↓↓↓

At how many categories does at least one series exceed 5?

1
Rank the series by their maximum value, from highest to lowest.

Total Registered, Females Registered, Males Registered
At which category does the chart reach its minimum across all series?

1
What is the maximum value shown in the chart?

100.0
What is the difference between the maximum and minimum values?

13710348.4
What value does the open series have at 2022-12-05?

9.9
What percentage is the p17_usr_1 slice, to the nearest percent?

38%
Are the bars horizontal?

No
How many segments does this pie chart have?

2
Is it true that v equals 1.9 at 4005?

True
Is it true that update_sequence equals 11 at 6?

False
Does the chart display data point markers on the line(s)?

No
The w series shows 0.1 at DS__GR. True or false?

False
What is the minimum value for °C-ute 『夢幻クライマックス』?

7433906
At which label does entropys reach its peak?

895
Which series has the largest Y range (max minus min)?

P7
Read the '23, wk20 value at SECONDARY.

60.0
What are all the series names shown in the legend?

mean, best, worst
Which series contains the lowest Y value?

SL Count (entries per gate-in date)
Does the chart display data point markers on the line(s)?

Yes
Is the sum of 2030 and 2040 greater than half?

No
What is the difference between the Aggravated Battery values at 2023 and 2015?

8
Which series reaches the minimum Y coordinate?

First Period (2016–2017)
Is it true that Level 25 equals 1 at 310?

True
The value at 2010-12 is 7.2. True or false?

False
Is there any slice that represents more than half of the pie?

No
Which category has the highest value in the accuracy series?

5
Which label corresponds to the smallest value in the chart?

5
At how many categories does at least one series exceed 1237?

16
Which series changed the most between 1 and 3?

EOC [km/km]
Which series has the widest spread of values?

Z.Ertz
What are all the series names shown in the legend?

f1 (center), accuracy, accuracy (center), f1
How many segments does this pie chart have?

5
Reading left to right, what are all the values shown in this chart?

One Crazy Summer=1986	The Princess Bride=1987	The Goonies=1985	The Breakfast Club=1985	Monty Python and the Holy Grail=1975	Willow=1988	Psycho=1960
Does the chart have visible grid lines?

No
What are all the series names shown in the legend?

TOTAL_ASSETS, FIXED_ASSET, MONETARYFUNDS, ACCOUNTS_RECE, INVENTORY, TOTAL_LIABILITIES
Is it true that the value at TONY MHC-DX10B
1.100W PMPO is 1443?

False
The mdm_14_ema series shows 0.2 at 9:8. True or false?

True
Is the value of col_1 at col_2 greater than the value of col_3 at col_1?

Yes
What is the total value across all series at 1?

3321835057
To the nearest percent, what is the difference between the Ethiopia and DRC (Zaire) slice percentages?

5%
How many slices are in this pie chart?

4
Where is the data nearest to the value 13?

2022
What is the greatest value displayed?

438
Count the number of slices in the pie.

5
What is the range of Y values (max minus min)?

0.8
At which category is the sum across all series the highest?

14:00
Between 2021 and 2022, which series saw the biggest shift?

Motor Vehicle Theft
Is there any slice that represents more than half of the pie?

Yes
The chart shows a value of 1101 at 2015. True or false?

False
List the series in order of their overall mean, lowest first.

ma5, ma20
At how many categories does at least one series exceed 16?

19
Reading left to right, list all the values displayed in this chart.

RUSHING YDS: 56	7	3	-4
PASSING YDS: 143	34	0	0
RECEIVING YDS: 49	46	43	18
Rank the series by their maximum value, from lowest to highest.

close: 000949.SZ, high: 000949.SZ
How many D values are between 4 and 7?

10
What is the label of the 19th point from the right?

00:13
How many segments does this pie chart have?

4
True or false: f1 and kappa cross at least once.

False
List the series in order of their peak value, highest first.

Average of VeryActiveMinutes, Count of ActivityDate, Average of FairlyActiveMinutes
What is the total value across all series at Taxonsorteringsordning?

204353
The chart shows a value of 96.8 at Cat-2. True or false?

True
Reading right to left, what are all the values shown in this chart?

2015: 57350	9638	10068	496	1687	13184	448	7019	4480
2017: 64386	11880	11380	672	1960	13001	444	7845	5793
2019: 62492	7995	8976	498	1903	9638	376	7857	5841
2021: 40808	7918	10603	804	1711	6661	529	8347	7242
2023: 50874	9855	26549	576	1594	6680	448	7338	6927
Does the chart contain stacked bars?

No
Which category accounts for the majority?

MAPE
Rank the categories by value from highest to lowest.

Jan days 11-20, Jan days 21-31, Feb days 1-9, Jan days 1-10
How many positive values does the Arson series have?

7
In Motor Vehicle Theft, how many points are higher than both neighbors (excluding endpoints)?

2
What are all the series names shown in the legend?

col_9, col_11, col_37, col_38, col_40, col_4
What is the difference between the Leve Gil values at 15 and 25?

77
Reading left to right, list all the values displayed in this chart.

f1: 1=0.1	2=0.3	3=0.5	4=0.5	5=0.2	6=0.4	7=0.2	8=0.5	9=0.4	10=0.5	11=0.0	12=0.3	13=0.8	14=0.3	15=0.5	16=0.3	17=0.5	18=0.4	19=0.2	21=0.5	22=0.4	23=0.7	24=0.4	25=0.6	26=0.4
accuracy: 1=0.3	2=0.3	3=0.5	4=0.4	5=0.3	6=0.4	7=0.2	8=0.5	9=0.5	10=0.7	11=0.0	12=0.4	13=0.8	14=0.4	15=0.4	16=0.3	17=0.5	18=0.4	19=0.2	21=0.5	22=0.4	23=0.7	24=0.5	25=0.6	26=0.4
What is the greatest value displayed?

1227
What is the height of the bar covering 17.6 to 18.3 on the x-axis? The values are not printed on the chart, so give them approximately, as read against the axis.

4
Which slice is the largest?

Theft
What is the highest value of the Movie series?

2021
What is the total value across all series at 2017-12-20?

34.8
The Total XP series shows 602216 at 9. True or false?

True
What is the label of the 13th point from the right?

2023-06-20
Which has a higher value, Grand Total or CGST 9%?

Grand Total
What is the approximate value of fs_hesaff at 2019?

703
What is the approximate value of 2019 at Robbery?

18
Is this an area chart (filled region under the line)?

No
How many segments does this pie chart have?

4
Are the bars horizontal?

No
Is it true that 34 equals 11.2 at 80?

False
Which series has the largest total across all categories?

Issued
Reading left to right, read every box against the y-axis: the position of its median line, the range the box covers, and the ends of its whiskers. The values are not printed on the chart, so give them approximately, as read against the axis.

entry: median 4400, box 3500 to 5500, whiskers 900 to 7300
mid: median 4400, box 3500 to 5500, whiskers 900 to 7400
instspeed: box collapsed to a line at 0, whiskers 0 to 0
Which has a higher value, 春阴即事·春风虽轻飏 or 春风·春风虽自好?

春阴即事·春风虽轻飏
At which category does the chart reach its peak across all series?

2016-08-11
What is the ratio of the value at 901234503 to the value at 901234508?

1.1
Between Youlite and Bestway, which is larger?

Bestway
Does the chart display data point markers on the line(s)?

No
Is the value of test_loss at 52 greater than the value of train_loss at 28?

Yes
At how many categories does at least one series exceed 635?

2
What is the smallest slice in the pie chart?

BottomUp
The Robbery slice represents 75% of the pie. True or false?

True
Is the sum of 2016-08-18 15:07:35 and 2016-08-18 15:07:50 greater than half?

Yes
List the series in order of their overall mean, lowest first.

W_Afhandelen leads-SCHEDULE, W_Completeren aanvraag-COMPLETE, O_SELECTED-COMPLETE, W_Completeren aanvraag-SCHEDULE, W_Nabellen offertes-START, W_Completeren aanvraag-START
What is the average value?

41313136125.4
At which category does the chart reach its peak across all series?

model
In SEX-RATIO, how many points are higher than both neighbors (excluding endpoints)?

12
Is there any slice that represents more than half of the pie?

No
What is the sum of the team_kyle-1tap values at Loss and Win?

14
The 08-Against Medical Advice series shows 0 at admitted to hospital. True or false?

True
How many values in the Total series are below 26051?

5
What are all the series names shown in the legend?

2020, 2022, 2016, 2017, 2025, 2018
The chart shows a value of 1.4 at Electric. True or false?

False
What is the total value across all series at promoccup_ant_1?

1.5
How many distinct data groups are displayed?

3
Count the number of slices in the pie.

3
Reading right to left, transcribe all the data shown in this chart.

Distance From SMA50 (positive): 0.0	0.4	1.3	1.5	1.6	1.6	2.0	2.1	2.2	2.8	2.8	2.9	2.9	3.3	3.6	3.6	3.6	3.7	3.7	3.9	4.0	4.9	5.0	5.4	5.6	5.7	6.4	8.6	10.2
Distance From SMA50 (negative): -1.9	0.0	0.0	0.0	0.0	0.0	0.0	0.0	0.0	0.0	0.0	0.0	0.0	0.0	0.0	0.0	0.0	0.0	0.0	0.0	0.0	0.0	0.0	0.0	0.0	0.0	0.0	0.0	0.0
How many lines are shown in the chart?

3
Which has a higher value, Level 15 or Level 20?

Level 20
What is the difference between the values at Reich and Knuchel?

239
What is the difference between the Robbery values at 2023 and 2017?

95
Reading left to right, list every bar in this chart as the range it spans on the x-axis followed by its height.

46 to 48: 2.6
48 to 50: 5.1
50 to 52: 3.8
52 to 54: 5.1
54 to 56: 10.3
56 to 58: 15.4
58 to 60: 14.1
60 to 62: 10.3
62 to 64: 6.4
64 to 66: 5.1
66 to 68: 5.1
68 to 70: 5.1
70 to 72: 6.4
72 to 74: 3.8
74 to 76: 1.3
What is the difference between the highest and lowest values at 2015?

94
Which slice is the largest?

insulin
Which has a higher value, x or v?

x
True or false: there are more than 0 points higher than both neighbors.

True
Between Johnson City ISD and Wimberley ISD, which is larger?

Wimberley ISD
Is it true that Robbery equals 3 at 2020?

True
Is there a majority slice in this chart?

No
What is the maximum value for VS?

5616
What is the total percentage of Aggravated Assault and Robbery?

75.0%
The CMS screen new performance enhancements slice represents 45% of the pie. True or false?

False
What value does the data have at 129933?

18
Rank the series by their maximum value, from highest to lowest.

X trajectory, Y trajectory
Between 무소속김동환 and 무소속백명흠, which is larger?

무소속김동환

↑↑↑

上の行のうち、文字列「accuracy」を含む行を数え、その数だけを答えなさい。

3